■ **WORK TO COMPLETE**: In the records below, find the line containing "The current state" and retype it and every line after it exactly, adding nothing.
:: EXTRACTED DATA
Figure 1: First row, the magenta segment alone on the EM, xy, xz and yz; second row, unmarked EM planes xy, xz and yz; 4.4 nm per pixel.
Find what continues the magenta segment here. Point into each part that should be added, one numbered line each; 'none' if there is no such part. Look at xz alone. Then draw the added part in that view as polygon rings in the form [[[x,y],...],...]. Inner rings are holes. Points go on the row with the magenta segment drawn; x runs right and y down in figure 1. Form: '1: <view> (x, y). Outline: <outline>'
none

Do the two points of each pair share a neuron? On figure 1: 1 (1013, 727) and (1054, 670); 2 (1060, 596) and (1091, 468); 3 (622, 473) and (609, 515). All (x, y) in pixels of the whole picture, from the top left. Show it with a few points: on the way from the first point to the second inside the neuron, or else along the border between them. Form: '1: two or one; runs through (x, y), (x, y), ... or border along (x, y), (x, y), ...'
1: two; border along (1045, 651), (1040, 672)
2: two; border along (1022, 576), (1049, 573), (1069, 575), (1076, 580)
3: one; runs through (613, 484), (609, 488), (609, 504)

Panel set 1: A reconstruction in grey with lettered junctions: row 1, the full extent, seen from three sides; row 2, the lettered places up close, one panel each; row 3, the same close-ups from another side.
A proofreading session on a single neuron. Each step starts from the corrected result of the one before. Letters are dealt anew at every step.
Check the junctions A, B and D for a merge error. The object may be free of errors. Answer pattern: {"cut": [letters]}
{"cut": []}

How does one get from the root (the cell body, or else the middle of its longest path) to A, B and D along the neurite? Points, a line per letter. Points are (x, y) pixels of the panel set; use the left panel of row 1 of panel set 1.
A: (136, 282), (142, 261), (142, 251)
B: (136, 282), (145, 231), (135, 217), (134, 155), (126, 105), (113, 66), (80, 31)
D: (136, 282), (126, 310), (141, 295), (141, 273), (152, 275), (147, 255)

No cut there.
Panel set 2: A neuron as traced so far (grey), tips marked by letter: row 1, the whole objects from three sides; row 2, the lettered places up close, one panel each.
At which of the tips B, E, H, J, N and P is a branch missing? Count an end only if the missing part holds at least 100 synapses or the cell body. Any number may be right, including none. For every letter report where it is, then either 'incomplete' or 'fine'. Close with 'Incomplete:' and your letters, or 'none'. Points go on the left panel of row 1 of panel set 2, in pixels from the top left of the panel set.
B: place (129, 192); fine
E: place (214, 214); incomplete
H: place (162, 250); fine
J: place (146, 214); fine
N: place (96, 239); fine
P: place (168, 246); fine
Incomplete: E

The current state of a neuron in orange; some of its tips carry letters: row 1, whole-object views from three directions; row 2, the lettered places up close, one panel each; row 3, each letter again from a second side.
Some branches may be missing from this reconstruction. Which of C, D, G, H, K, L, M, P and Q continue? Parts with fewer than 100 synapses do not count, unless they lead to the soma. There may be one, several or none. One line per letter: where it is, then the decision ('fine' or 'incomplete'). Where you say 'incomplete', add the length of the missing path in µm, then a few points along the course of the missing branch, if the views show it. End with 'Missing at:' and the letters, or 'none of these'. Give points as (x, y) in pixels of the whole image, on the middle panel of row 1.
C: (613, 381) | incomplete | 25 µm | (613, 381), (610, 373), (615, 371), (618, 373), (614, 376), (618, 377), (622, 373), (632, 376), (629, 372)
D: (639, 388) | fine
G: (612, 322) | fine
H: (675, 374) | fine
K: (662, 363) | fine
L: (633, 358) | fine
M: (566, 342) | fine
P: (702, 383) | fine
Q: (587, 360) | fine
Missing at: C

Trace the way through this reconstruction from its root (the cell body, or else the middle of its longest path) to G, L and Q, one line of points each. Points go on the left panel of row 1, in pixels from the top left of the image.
::::
■ **RESULT**:
The current state of a neuron in orange; some of its tips carry letters: row 1, whole-object views from three directions; row 2, the lettered places up close, one panel each; row 3, each letter again from a second side.
Some branches may be missing from this reconstruction. Which of C, D, G, H, K, L, M, P and Q continue? Parts with fewer than 100 synapses do not count, unless they lead to the soma. There may be one, several or none. One line per letter: where it is, then the decision ('fine' or 'incomplete'). Where you say 'incomplete', add the length of the missing path in µm, then a few points along the course of the missing branch, if the views show it. End with 'Missing at:' and the letters, or 'none of these'. Give points as (x, y) in pixels of the whole image, on the middle panel of row 1.
C: (613, 381) | incomplete | 25 µm | (613, 381), (610, 373), (615, 371), (618, 373), (614, 376), (618, 377), (622, 373), (632, 376), (629, 372)
D: (639, 388) | fine
G: (612, 322) | fine
H: (675, 374) | fine
K: (662, 363) | fine
L: (633, 358) | fine
M: (566, 342) | fine
P: (702, 383) | fine
Q: (587, 360) | fine
Missing at: C

Trace the way through this reconstruction from its root (the cell body, or else the middle of its longest path) to G, L and Q, one line of points each. Points go on the left panel of row 1, in pixels from the top left of the image.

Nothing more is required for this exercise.